In the former, Companies hold on to asset, especially if it is awarded by the state, without payment of the most rudimentary charges and unwilling to embark on a work programme. And when investors approach them for farm outs, the first agreement is a sign on fee, the second is to agree on a regular, quarterly fee paid to license holder and the last is to pay the signature bonus on the asset to the state.

Very often, licence holders orchestrate disagreement with one investor, so that he storms off, leaving the opportunity on the table for another investor. The situation is repeated many times. So, acreage licence holders sit on assets, without working them, without payment to the state, and yet feed fat on them.

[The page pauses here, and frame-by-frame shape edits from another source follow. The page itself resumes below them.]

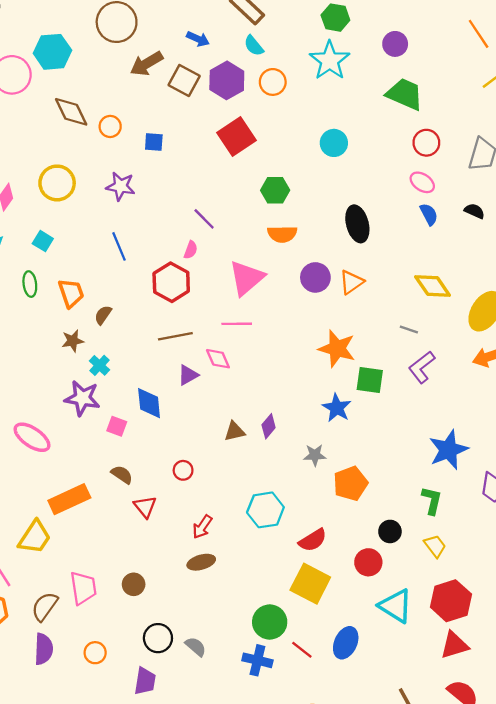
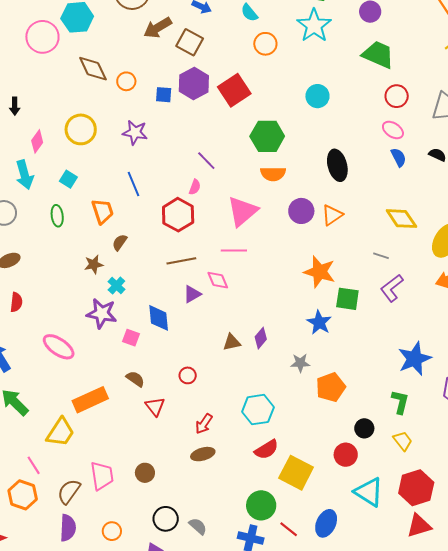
purple hexagon: (227, 80) -> (194, 84), moved
green hexagon: (275, 190) -> (267, 136), size x1.4
orange trapezoid: (71, 293) -> (103, 211), moved
red semicircle: (313, 540) -> (266, 450), moved

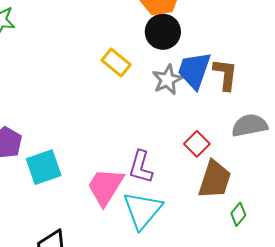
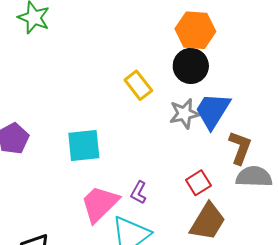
brown L-shape: (225, 75) -> (240, 148), moved
cyan square: (44, 167) -> (84, 145), moved
purple L-shape: (141, 167) -> (139, 193), size x0.7

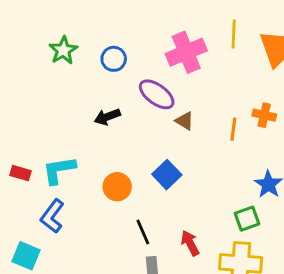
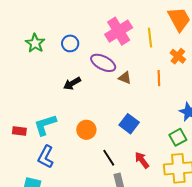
yellow line: (234, 34) -> (150, 38), moved
orange cross: (264, 115) -> (178, 56), moved, turned 35
blue square: (167, 175) -> (129, 124), moved

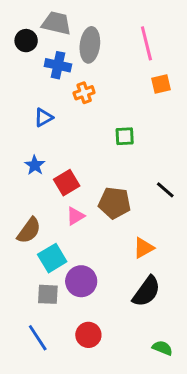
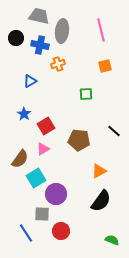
black circle: (26, 41) -> (16, 38), moved
orange square: (161, 84) -> (105, 66), moved
pink triangle: (75, 216) -> (43, 149), moved
gray square: (48, 294) -> (42, 214), moved

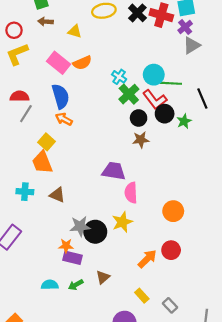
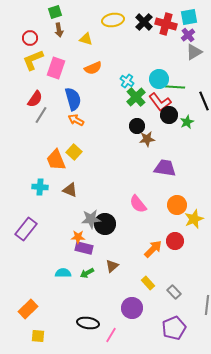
brown arrow: (45, 22) -> (59, 30), turned -104
pink rectangle: (58, 63) -> (56, 68), moved, turned 70
red semicircle: (19, 96) -> (35, 99), turned 126
black circle: (139, 118) -> (137, 126), moved
yellow square: (47, 142) -> (74, 152), moved
purple trapezoid: (114, 171) -> (165, 168), moved
pink semicircle: (131, 193) -> (138, 204), moved, turned -36
yellow star: (122, 222) -> (194, 219), moved

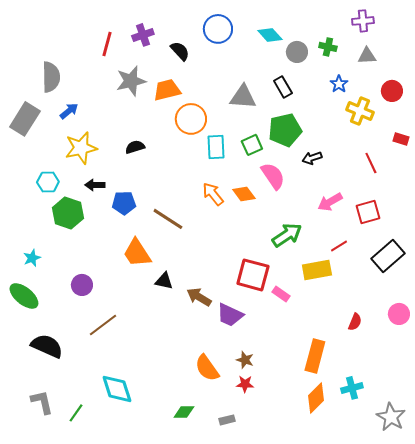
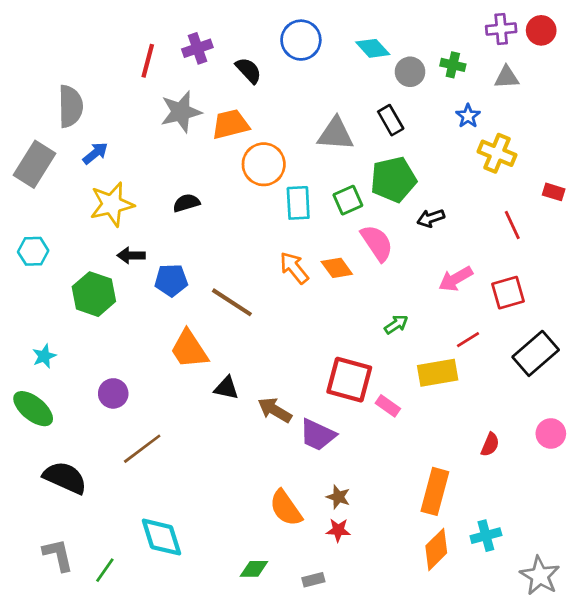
red circle: (392, 91) -> (541, 30), moved
cyan hexagon: (48, 182) -> (33, 251), moved
green arrow: (287, 235) -> (396, 324), size x0.6

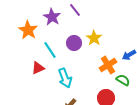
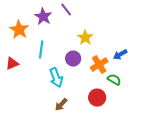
purple circle: (74, 43) -> (73, 59), moved
cyan line: (50, 50) -> (41, 50), turned 42
red triangle: (38, 68) -> (12, 64), moved

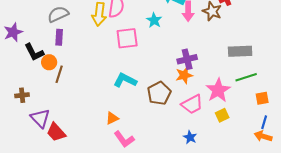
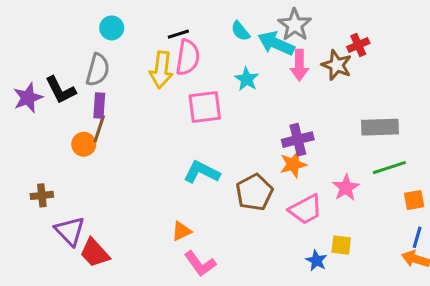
gray semicircle: (58, 14) -> (98, 70), turned 130
black L-shape: (34, 52) -> (60, 90), moved
brown line: (59, 74) -> (99, 129), moved
pink star: (218, 90) -> (346, 188), size x0.7
yellow square: (222, 115) -> (341, 245), moved, turned 32
blue star: (190, 137) -> (316, 261), moved

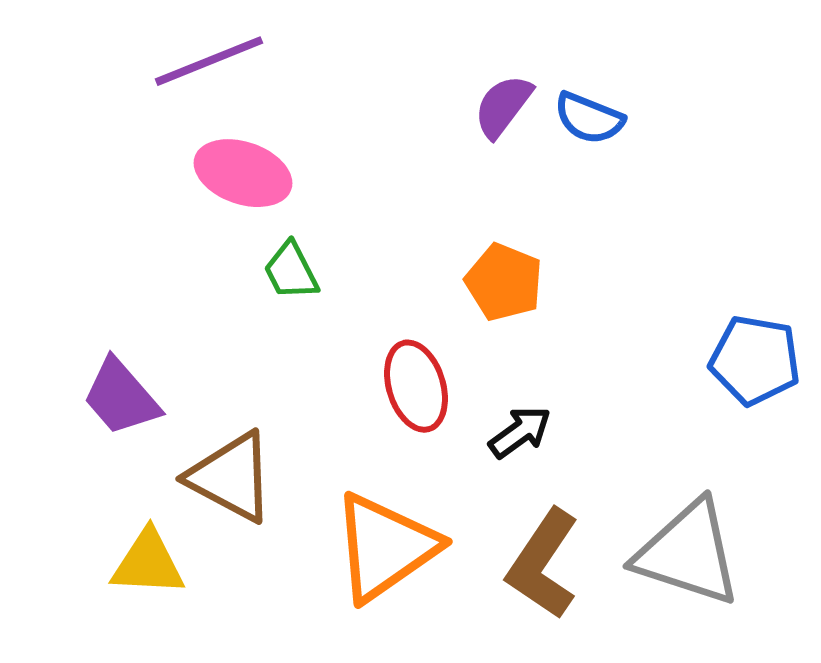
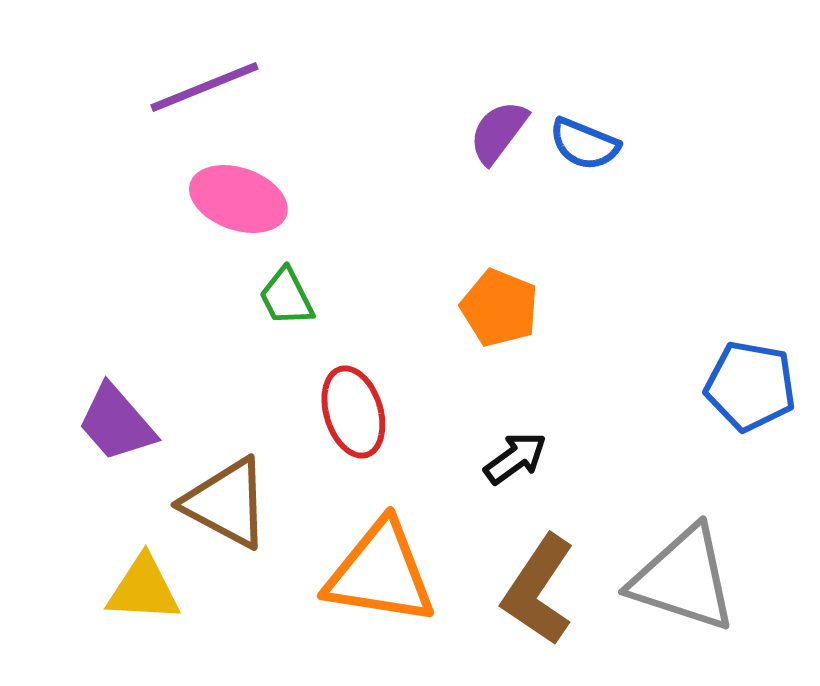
red ellipse: (416, 386) -> (353, 412), moved
orange triangle: (385, 547) -> (380, 573), turned 44

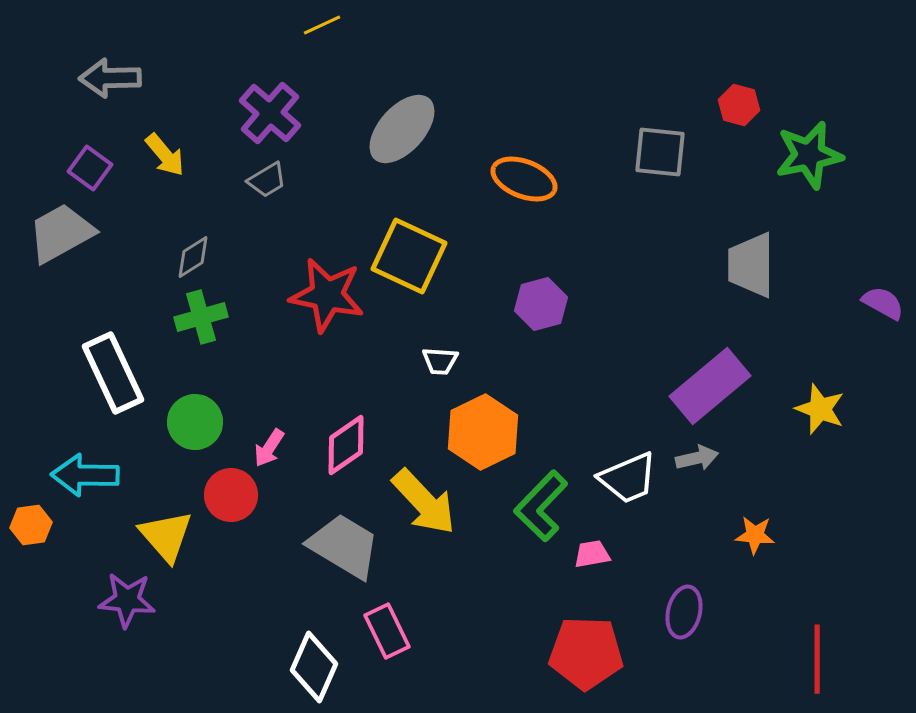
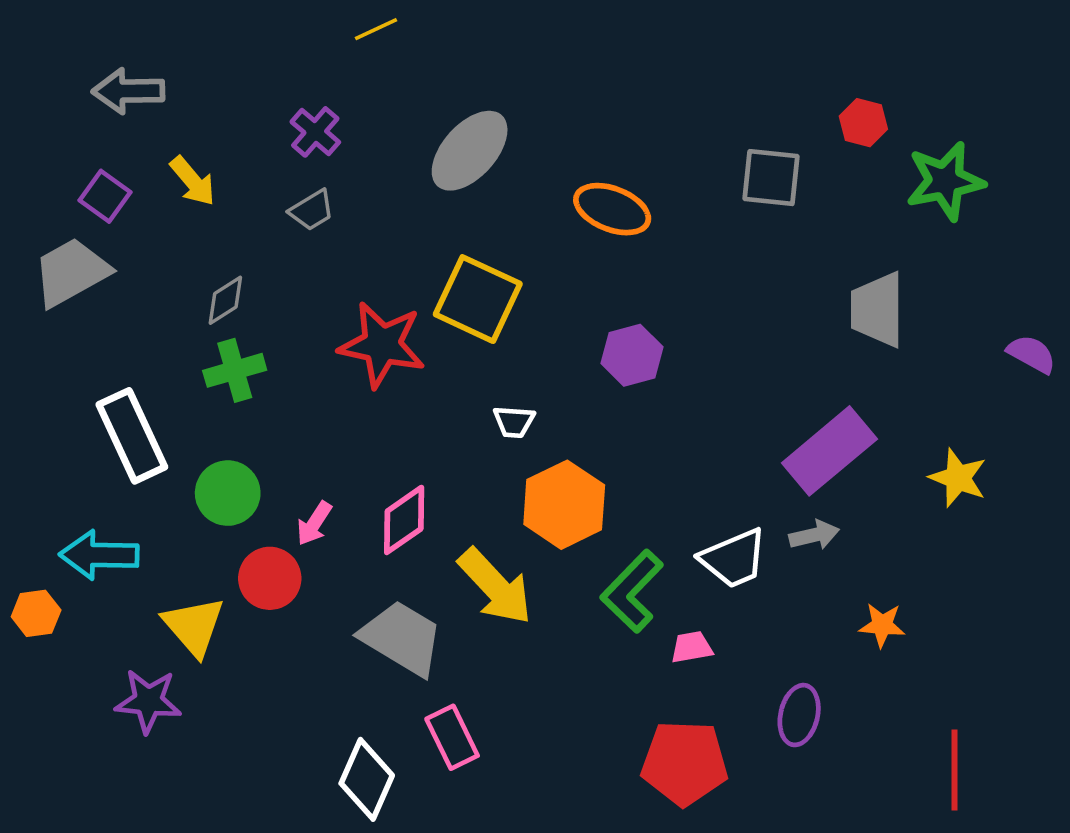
purple cross: (270, 113) -> (315, 132), size x0.7

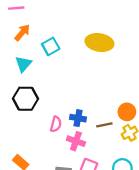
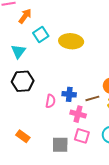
orange arrow: (22, 33) -> (25, 16), moved
yellow ellipse: (99, 42) -> (71, 41), moved
pink cross: (76, 141) -> (78, 114), moved

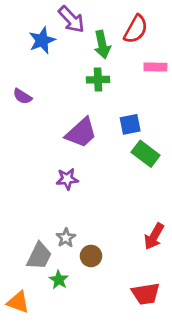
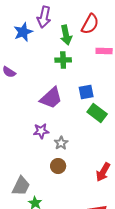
purple arrow: (71, 19) -> (44, 17), turned 55
gray star: (66, 238) -> (61, 143), moved
brown circle: (91, 256) -> (58, 166), moved

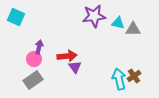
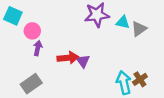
gray triangle: (133, 29) -> (139, 29), turned -35
pink circle: (34, 59) -> (32, 31), moved
purple triangle: (75, 67) -> (83, 61), moved

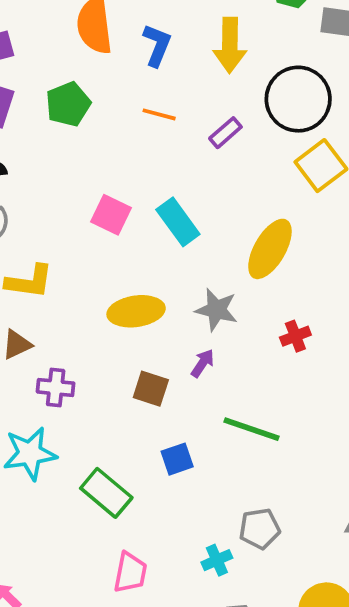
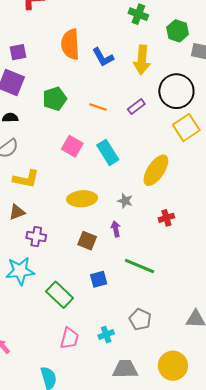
blue L-shape: (157, 45) -> (103, 57), turned 125
green pentagon: (68, 104) -> (55, 99), moved
orange line: (159, 114) -> (98, 107), moved
gray star: (216, 310) -> (125, 201), size x0.7
purple arrow: (203, 363) -> (116, 229), turned -49
gray pentagon: (260, 529) -> (140, 319), turned 30
cyan cross: (217, 560) -> (106, 335), moved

When investors come for farm in into Nigerian assets, the Ministry of Petroleum Resources conducts due diligence investigations on the transfer to ensure technical and financial capacity and also ensure that there is no revenue loss to the nation. Great. But in practice, however, “events suggest that ministerial discretion has undermined the process, leading to poorly coordinated transfers and multiple prosecutorial cases in domestic and foreign courts”, notes the just released Benchmarking Exercise Report of the Nigerian Natural Resource Charter. As everyone knows, it was in the ministerial consent process stage of the Shell divestments of 2012-2015, that the murkiest of dealings took place in the era of Diezani Allison Madueke, the last petroleum minister before this administration.

Akinosho is the Publisher of Africa Oil+Gas report.